▸ RECORDS SUPPLIED:
+-------+
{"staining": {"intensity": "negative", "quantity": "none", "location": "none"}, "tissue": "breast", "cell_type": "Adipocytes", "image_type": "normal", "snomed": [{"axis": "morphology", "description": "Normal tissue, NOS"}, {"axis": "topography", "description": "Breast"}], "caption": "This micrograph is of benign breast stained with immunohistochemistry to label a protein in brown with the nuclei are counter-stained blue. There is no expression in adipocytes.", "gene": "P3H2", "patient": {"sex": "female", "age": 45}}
+-------+
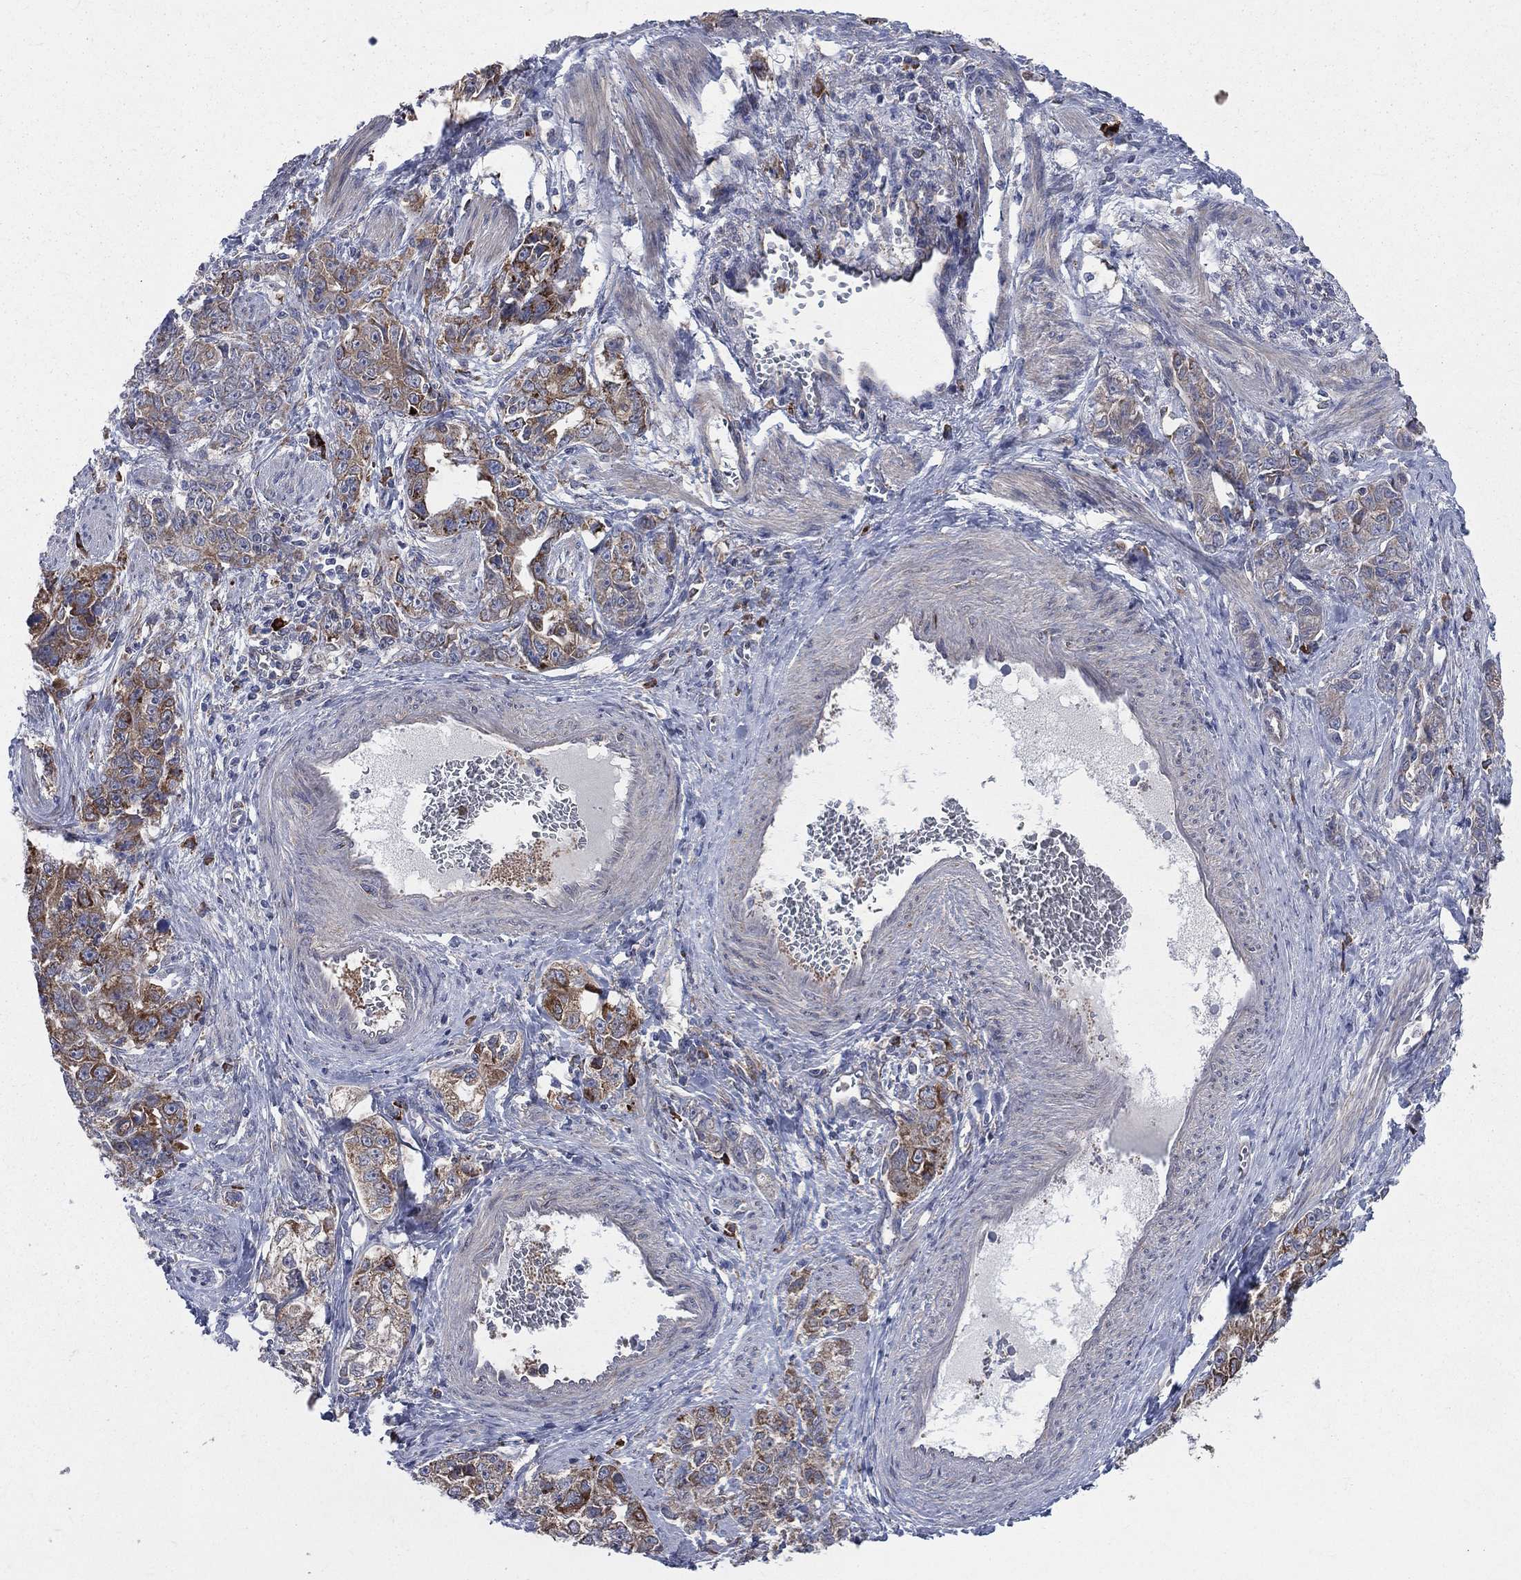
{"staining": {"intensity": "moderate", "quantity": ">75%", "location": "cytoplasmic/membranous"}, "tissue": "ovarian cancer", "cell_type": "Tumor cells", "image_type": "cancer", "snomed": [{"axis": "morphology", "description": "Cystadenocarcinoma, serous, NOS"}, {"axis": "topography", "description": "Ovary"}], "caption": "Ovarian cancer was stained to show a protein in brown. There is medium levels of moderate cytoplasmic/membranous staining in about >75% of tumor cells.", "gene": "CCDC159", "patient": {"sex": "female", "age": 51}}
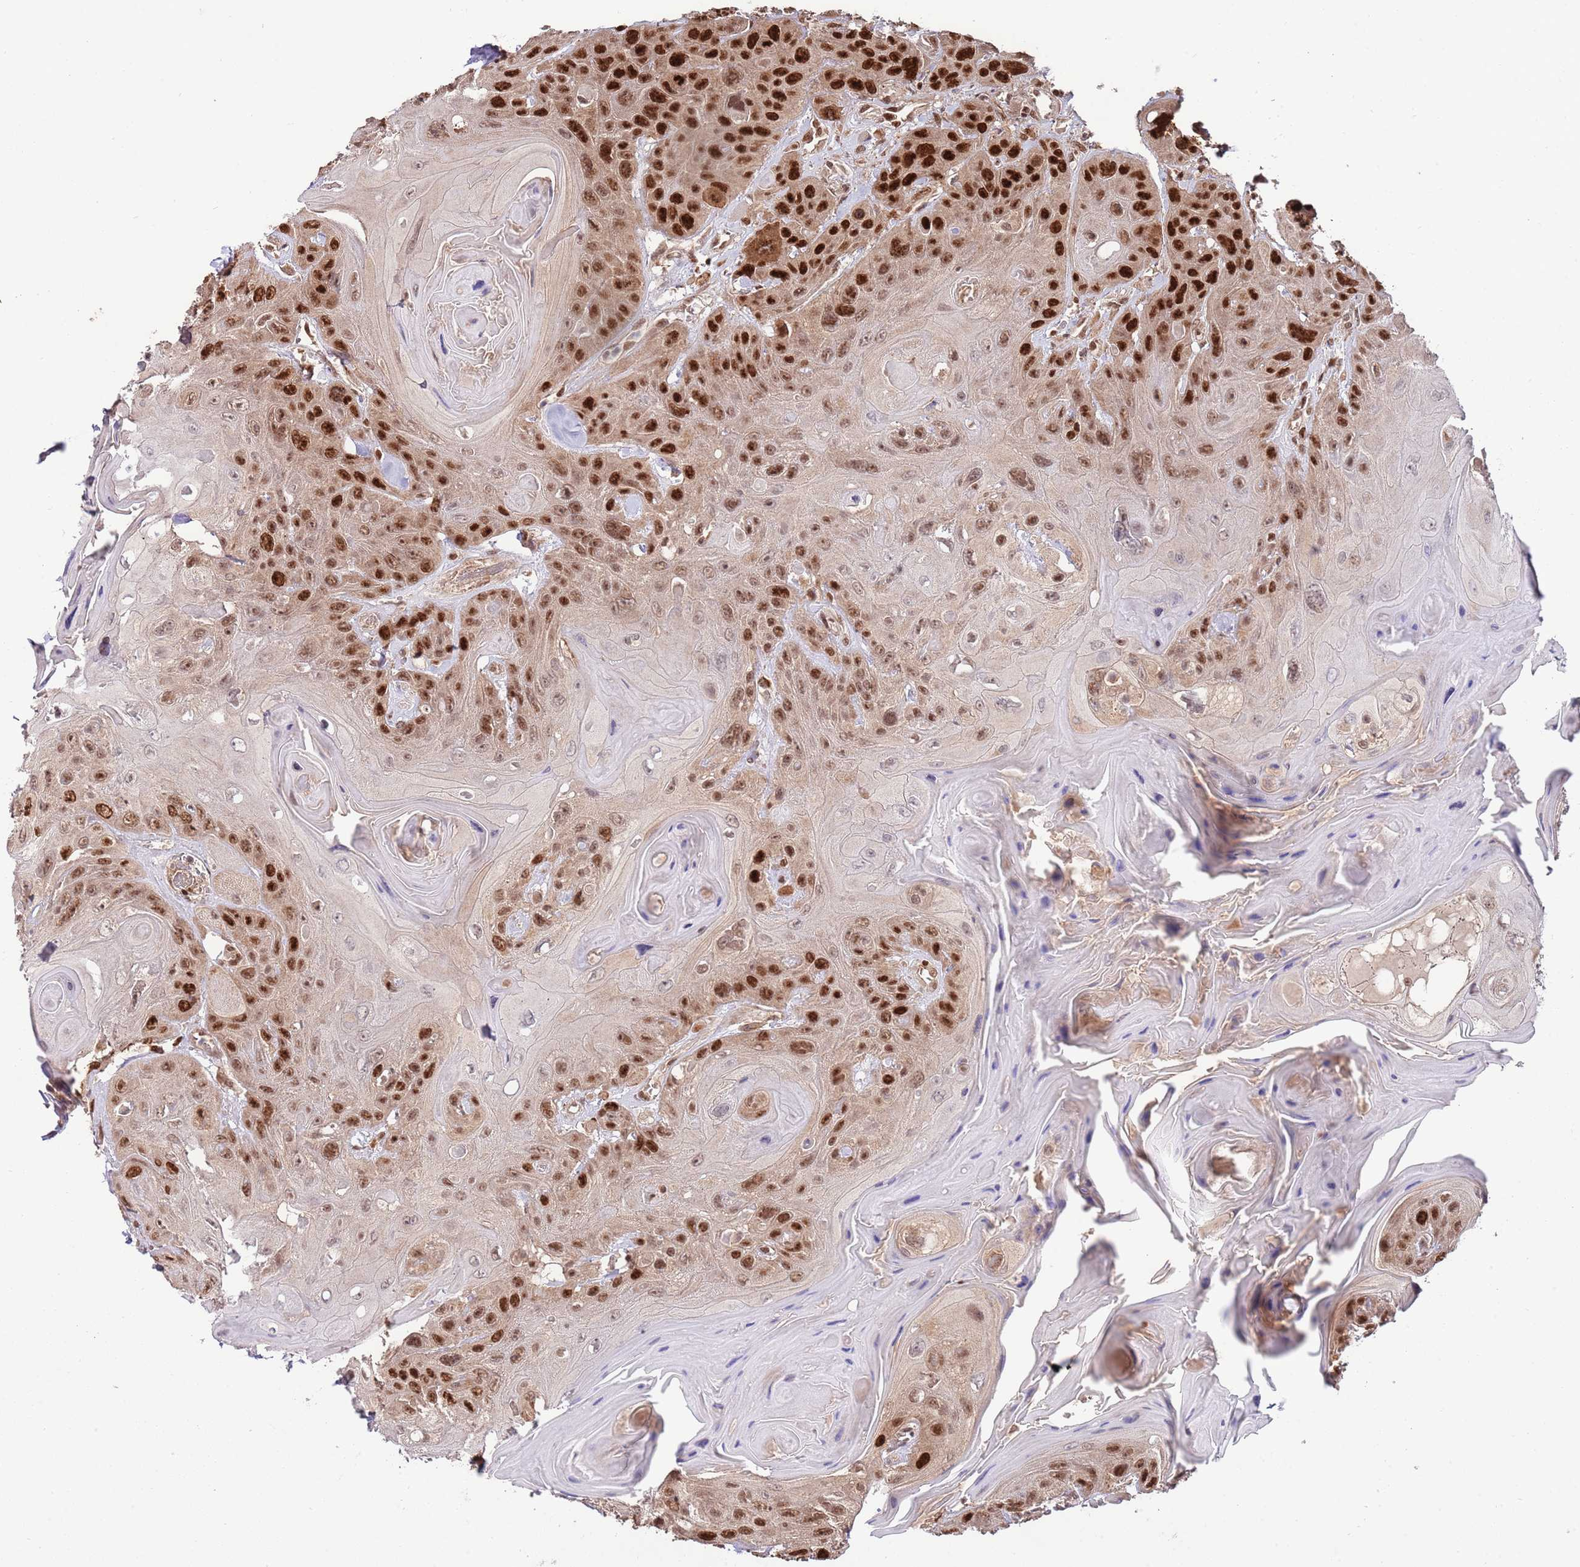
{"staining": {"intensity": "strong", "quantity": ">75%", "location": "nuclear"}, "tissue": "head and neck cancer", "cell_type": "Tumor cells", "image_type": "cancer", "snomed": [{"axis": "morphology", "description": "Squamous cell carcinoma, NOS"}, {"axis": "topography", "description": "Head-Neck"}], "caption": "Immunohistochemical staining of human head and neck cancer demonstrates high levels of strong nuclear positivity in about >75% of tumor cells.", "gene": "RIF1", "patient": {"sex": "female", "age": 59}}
+-------+
▸ WORK TO COMPLETE: Could you copy out every line in the material above that contains the string "tumor"?

▸ EXPECTED OUTPUT:
{"staining": {"intensity": "moderate", "quantity": ">75%", "location": "cytoplasmic/membranous"}, "tissue": "ovarian cancer", "cell_type": "Tumor cells", "image_type": "cancer", "snomed": [{"axis": "morphology", "description": "Cystadenocarcinoma, serous, NOS"}, {"axis": "topography", "description": "Ovary"}], "caption": "Ovarian cancer was stained to show a protein in brown. There is medium levels of moderate cytoplasmic/membranous staining in about >75% of tumor cells.", "gene": "CCDC159", "patient": {"sex": "female", "age": 51}}
{"staining": {"intensity": "strong", "quantity": ">75%", "location": "nuclear"}, "tissue": "head and neck cancer", "cell_type": "Tumor cells", "image_type": "cancer", "snomed": [{"axis": "morphology", "description": "Squamous cell carcinoma, NOS"}, {"axis": "topography", "description": "Head-Neck"}], "caption": "Immunohistochemical staining of human head and neck cancer demonstrates high levels of strong nuclear positivity in about >75% of tumor cells.", "gene": "RIF1", "patient": {"sex": "female", "age": 59}}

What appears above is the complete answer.